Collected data
######
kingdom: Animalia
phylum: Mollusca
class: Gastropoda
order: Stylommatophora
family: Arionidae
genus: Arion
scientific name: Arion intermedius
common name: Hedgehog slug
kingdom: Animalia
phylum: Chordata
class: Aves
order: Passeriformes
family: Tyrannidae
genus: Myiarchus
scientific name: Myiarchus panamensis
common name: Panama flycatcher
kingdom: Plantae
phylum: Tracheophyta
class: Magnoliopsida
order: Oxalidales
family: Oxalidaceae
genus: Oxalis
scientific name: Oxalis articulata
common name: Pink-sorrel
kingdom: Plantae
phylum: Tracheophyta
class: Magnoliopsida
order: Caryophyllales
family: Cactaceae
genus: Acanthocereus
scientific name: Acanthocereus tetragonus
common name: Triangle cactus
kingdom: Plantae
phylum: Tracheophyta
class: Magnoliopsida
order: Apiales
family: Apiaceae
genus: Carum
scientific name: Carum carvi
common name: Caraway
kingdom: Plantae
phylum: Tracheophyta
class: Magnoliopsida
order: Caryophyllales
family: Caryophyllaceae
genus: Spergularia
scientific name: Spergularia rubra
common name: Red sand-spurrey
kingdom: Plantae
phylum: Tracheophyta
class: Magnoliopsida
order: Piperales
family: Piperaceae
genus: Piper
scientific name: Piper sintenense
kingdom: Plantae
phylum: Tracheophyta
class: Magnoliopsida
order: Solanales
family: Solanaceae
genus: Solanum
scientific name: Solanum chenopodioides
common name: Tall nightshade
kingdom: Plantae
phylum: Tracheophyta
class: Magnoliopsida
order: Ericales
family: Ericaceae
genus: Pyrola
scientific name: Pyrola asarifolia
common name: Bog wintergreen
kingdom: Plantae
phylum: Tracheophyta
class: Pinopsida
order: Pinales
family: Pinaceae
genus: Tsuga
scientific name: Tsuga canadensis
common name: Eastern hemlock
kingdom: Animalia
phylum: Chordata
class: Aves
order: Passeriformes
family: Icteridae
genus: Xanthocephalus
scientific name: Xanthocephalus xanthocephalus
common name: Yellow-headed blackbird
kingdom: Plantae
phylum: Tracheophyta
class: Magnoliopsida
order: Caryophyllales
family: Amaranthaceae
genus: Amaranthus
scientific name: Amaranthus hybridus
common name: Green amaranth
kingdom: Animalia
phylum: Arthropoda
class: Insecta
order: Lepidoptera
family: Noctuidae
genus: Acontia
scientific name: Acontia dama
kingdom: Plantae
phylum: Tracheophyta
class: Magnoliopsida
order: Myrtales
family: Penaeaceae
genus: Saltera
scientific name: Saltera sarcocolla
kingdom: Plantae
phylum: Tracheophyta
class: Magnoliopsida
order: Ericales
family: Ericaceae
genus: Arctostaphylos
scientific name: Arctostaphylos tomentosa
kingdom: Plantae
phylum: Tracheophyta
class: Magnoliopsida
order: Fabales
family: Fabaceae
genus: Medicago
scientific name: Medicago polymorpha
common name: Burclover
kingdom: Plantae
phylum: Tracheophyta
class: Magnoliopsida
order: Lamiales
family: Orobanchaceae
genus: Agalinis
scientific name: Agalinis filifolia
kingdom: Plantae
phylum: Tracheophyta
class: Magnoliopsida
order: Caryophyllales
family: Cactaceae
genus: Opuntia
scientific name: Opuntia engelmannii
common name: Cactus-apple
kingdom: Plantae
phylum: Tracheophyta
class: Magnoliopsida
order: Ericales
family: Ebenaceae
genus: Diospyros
######
Goal
Copy out every line of the records above, word for word and in the same order.

Task output
kingdom: Animalia
phylum: Mollusca
class: Gastropoda
order: Stylommatophora
family: Arionidae
genus: Arion
scientific name: Arion intermedius
common name: Hedgehog slug
kingdom: Animalia
phylum: Chordata
class: Aves
order: Passeriformes
family: Tyrannidae
genus: Myiarchus
scientific name: Myiarchus panamensis
common name: Panama flycatcher
kingdom: Plantae
phylum: Tracheophyta
class: Magnoliopsida
order: Oxalidales
family: Oxalidaceae
genus: Oxalis
scientific name: Oxalis articulata
common name: Pink-sorrel
kingdom: Plantae
phylum: Tracheophyta
class: Magnoliopsida
order: Caryophyllales
family: Cactaceae
genus: Acanthocereus
scientific name: Acanthocereus tetragonus
common name: Triangle cactus
kingdom: Plantae
phylum: Tracheophyta
class: Magnoliopsida
order: Apiales
family: Apiaceae
genus: Carum
scientific name: Carum carvi
common name: Caraway
kingdom: Plantae
phylum: Tracheophyta
class: Magnoliopsida
order: Caryophyllales
family: Caryophyllaceae
genus: Spergularia
scientific name: Spergularia rubra
common name: Red sand-spurrey
kingdom: Plantae
phylum: Tracheophyta
class: Magnoliopsida
order: Piperales
family: Piperaceae
genus: Piper
scientific name: Piper sintenense
kingdom: Plantae
phylum: Tracheophyta
class: Magnoliopsida
order: Solanales
family: Solanaceae
genus: Solanum
scientific name: Solanum chenopodioides
common name: Tall nightshade
kingdom: Plantae
phylum: Tracheophyta
class: Magnoliopsida
order: Ericales
family: Ericaceae
genus: Pyrola
scientific name: Pyrola asarifolia
common name: Bog wintergreen
kingdom: Plantae
phylum: Tracheophyta
class: Pinopsida
order: Pinales
family: Pinaceae
genus: Tsuga
scientific name: Tsuga canadensis
common name: Eastern hemlock
kingdom: Animalia
phylum: Chordata
class: Aves
order: Passeriformes
family: Icteridae
genus: Xanthocephalus
scientific name: Xanthocephalus xanthocephalus
common name: Yellow-headed blackbird
kingdom: Plantae
phylum: Tracheophyta
class: Magnoliopsida
order: Caryophyllales
family: Amaranthaceae
genus: Amaranthus
scientific name: Amaranthus hybridus
common name: Green amaranth
kingdom: Animalia
phylum: Arthropoda
class: Insecta
order: Lepidoptera
family: Noctuidae
genus: Acontia
scientific name: Acontia dama
kingdom: Plantae
phylum: Tracheophyta
class: Magnoliopsida
order: Myrtales
family: Penaeaceae
genus: Saltera
scientific name: Saltera sarcocolla
kingdom: Plantae
phylum: Tracheophyta
class: Magnoliopsida
order: Ericales
family: Ericaceae
genus: Arctostaphylos
scientific name: Arctostaphylos tomentosa
kingdom: Plantae
phylum: Tracheophyta
class: Magnoliopsida
order: Fabales
family: Fabaceae
genus: Medicago
scientific name: Medicago polymorpha
common name: Burclover
kingdom: Plantae
phylum: Tracheophyta
class: Magnoliopsida
order: Lamiales
family: Orobanchaceae
genus: Agalinis
scientific name: Agalinis filifolia
kingdom: Plantae
phylum: Tracheophyta
class: Magnoliopsida
order: Caryophyllales
family: Cactaceae
genus: Opuntia
scientific name: Opuntia engelmannii
common name: Cactus-apple
kingdom: Plantae
phylum: Tracheophyta
class: Magnoliopsida
order: Ericales
family: Ebenaceae
genus: Diospyros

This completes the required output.